Es preciso valorar este hecho. El amor, esa actitud de apertura al prójimo, es lo que marca la diferencia entre la desesperanza y la esperanza. Cuando la sombra del dolor invade a las personas, lo único que nos queda son los gestos amorosos de familiares, amigos y, aún, de extraños. El amor es ese hecho misterioso que nos tiene vivos y nos proporciona las esperanzas para seguir viviendo y para trabajar por la justicia y para construir la paz. Es lo que da sentido a las relaciones con el prójimo, tanto en las micro-relaciones como las personales, familiares y comunitarias, como a las macro-relaciones como lo son las económicas, políticas y sociales.
El amor humano se convierte en solidaridad, que no es un sentimiento superficial por los males de tantas personas, cercanas o lejanas. Al contrario, es la determinación firme y perseverante de empeñarse por el bien común; es decir, por el bien de todos y cada uno, para que todos seamos verdaderamente responsables de todos. El dolor de los otros suele ser una oportunidad para sensibilizar a la solidaridad, pues despierta fibras profundas del ser humano para salir al encuentro con quienes sufren. En este sentido, el contacto con el dolor ajeno es decisivo para despertar actitudes solidarias.
Pero el gran problema está precisamente aquí. Ante el dolor ajeno hay dos opciones. O lo reconocemos o nos ocultamos para no dejarnos afectar. Esta segunda opción suele ser preferida en una sociedad vulnerable que no está pertrechada de la fortaleza espiritual capaz de afrontar el poder del Mal. Por ello, las maneras de huir y de evadirse se han multiplicado. Reconocer el dolor del prójimo es sentirse afectado y aceptar este hecho. No es posible permanecer indiferente ante el dolor ajeno reconocido. La solidaridad es la respuesta “natural” de quien acoge a los dolientes para acompañarles y para ofrecerles la propia humanidad como una respuesta ante su dolor.
Miles de historias de dolor hay a nuestro lado esperando ser reconocidas y acogidas. Están esperando respuestas de elemental humanidad que no debieran postergarse. El reconocimiento y la acogida de los dolientes es indispensable para sanar el dolor. De otra manera se da el riesgo de que ese dolor derive en más violencia. El amor solidario es el gran remedio para sanar tanto dolor y para la construcción de la paz.

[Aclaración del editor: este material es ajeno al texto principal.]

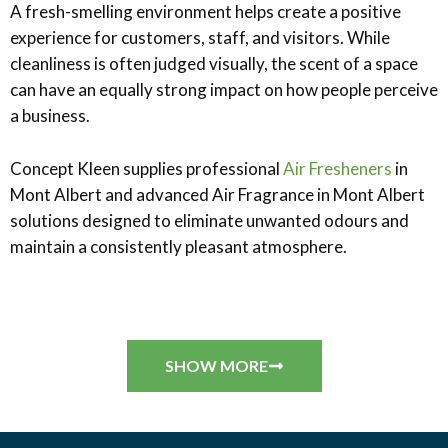
A fresh-smelling environment helps create a positive
experience for customers, staff, and visitors. While
cleanliness is often judged visually, the scent of a space
can have an equally strong impact on how people perceive
a business.
Concept Kleen supplies professional
Air Fresheners
in
Mont Albert and advanced Air Fragrance in Mont Albert
solutions designed to eliminate unwanted odours and
maintain a consistently pleasant atmosphere.
SHOW MORE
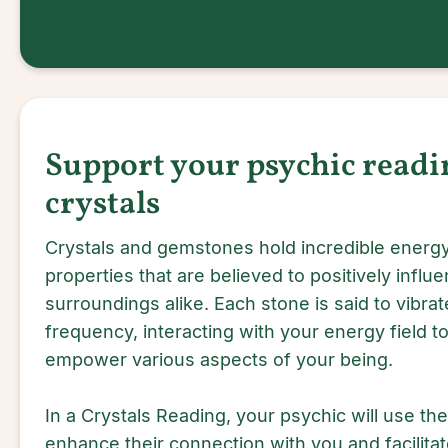
Support your psychic readi
crystals
Crystals and gemstones hold incredible energy
properties that are believed to positively influe
surroundings alike. Each stone is said to vibrate
frequency, interacting with your energy field to 
empower various aspects of your being.
In a Crystals Reading, your psychic will use the
enhance their connection with you and facilitat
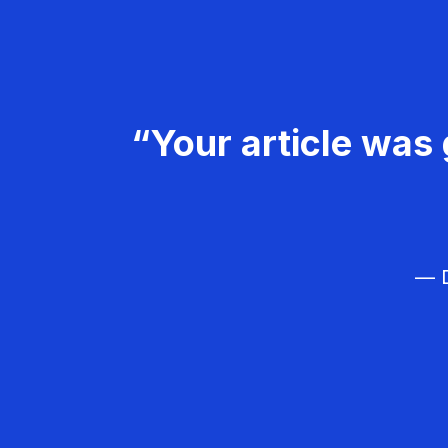
“Your article was 
— D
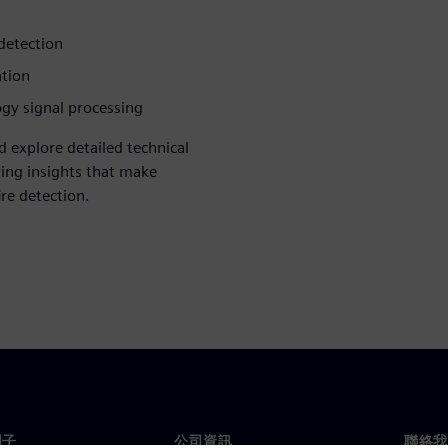
 detection
ation
gy signal processing
d explore detailed technical
ring insights that make
re detection.
門子
公司資訊
聯絡我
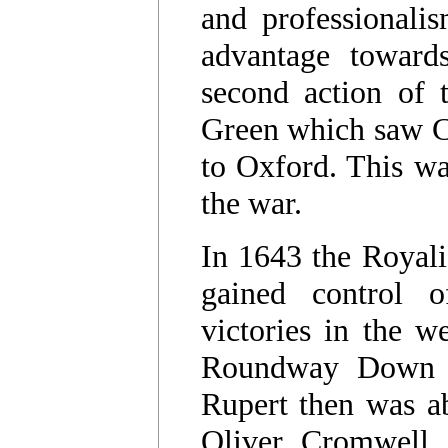
and professionali
advantage toward
second action of 
Green which saw Ch
to Oxford. This wa
the war.
In 1643 the Royal
gained control o
victories in the 
Roundway Down al
Rupert then was ab
Oliver Cromwell f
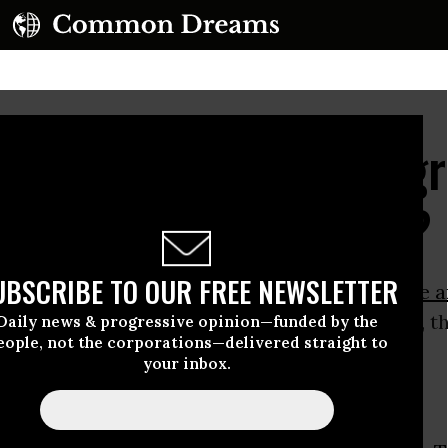
agon Deliberately "Deg
's Capacity for Peace?
UBSCRIBE TO OUR FREE NEWSLETTER
ay, the
Washington Post
carried a
remarkable a
hat
according to U.S. government assessments
, t
Daily news & progressive opinion—funded by the
eople, not the corporations—delivered straight to
lation in Afghanistan has failed.
your inbox.
eg Miller reported that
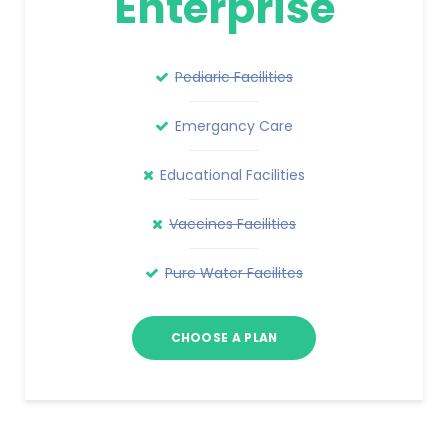
Enterprise
Pediaric Facilities
Emergancy Care
Educational Facilities
Vaccines Facilities
Pure Water Facilites
CHOOSE A PLAN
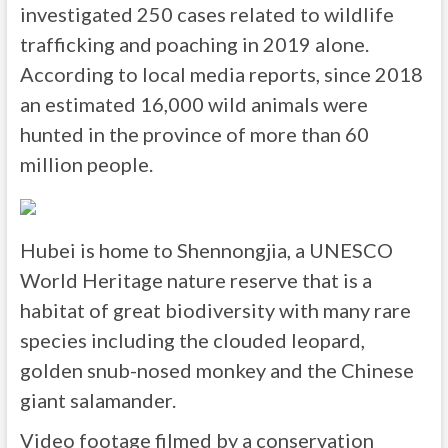
investigated 250 cases related to wildlife
trafficking and poaching in 2019 alone.
According to local media reports, since 2018
an estimated 16,000 wild animals were
hunted in the province of more than 60
million people.
Hubei is home to Shennongjia, a UNESCO
World Heritage nature reserve that is a
habitat of great biodiversity with many rare
species including the clouded leopard,
golden snub-nosed monkey and the Chinese
giant salamander.
Video footage filmed by a conservation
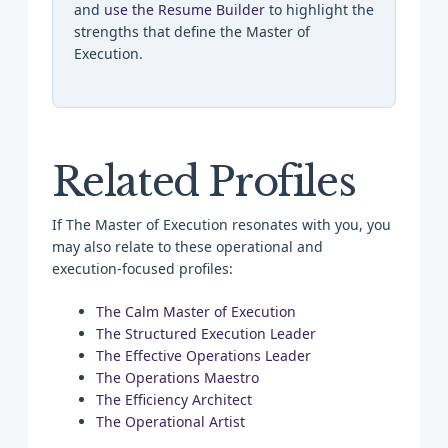
and
use the Resume Builder
to highlight the
strengths that define the Master of
Execution.
Related Profiles
If The Master of Execution resonates with you, you
may also relate to these operational and
execution-focused profiles:
The Calm Master of Execution
The Structured Execution Leader
The Effective Operations Leader
The Operations Maestro
The Efficiency Architect
The Operational Artist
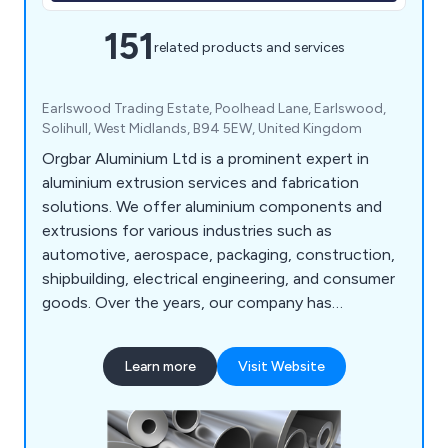
151
related products and services
Earlswood Trading Estate, Poolhead Lane, Earlswood,
Solihull, West Midlands, B94 5EW, United Kingdom
Orgbar Aluminium Ltd is a prominent expert in
aluminium extrusion services and fabrication
solutions. We offer aluminium components and
extrusions for various industries such as
automotive, aerospace, packaging, construction,
shipbuilding, electrical engineering, and consumer
goods. Over the years, our company has
developed a wide array of precision engineering
techniques that have proven beneficial to
Learn more
Visit Website
industrial organisations throughout Britain. Our
services include aluminium cutting, supplying
aluminium extrusions, design consultations,
extrusion machining, and aluminium welding.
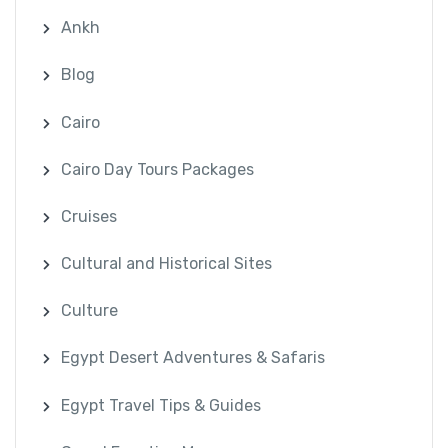
Ankh
Blog
Cairo
Cairo Day Tours Packages
Cruises
Cultural and Historical Sites
Culture
Egypt Desert Adventures & Safaris
Egypt Travel Tips & Guides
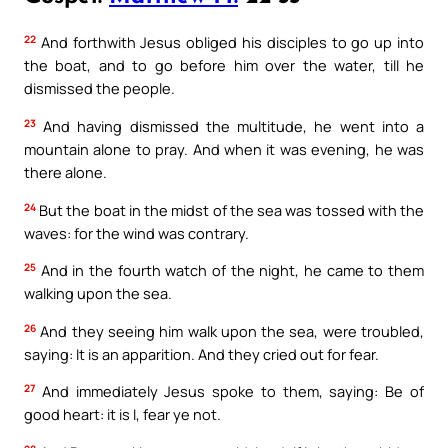
22
And forthwith Jesus obliged his disciples to go up into
the boat, and to go before him over the water, till he
dismissed the people.
23
And having dismissed the multitude, he went into a
mountain alone to pray. And when it was evening, he was
there alone.
24
But the boat in the midst of the sea was tossed with the
waves: for the wind was contrary.
25
And in the fourth watch of the night, he came to them
walking upon the sea.
26
And they seeing him walk upon the sea, were troubled,
saying: It is an apparition. And they cried out for fear.
27
And immediately Jesus spoke to them, saying: Be of
good heart: it is I, fear ye not.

Concluimos hoy un año que ha traído mucho dolor a tantas familias. El amor solidario es lo que las ha sostenido y las mantiene en pie. O también, es la carencia de ese amor solidario, que se manifiesta como indiferencia, lo que ha matado muchas esperanzas. Tenemos que apostar a la solidaridad. Solidaridad con las víctimas para animarlas a recuperar la esperanza y a ponerse en pie. Solidaridad con la sociedad para activar acciones, iniciativas y proyectos comunitarios y sociales a favor de la paz. Lo que salva es el amor. Y muchos gestos, miles de ellos están junto a nosotros. Solo hay que abrir bien los ojos y acercarnos al dolor sin prejuicios y sin miedos.
De hecho, no hay muchas razones para esperar que la paz se establezca entre nosotros. Pero sí hay razones para mantener la esperanza contra toda esperanza. Estas no vienen de los ámbitos institucionales o estructurales de la sociedad. Vienen de personas dispuestas a amar sin aspavientos y sin protagonismos, que tocadas por el dolor de los demás buscan dar alivio y devolver la esperanza. Estas son nuestras razones para creer que la paz es posible y para seguir tercamente convocando a sumarse a su construcción.